**WORK REQUEST**
I'd like the data below restated word for word, with the pictures left out.

**INPUT FOR THIS TASK**
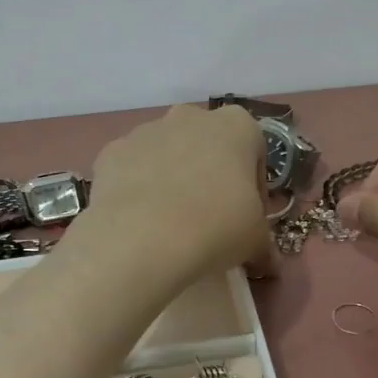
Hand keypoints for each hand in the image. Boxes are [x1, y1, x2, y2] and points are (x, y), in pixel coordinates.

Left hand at [71, 104, 274, 289]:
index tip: (248, 215)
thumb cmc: (215, 228)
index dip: (253, 186)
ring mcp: (146, 130)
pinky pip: (132, 168)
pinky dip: (137, 188)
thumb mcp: (255, 240)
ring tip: (170, 222)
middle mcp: (190, 116)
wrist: (142, 239)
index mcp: (236, 126)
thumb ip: (263, 242)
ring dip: (172, 178)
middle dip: (210, 174)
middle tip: (210, 216)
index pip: (254, 151)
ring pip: (166, 153)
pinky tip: (140, 220)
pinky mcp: (111, 151)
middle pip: (207, 144)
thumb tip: (266, 260)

**EXERCISE SOLUTION**
Hand keypoints for each hand in the image. Boxes are [x1, y1, x2, y2] and points are (x, y), in pixel coordinates.

Left hand at [71, 104, 274, 289]:
index tip: (248, 215)
thumb cmc: (215, 228)
index dip: (253, 186)
ring mcp: (146, 130)
pinky pip: (132, 168)
pinky dip: (137, 188)
thumb mcp: (255, 240)
ring tip: (170, 222)
middle mcp: (190, 116)
wrist: (142, 239)
index mcp: (236, 126)
thumb ip: (263, 242)
ring dip: (172, 178)
middle dip: (210, 174)
middle tip: (210, 216)
index pip: (254, 151)
ring pip: (166, 153)
pinky tip: (140, 220)
pinky mcp: (111, 151)
middle pip: (207, 144)
thumb tip: (266, 260)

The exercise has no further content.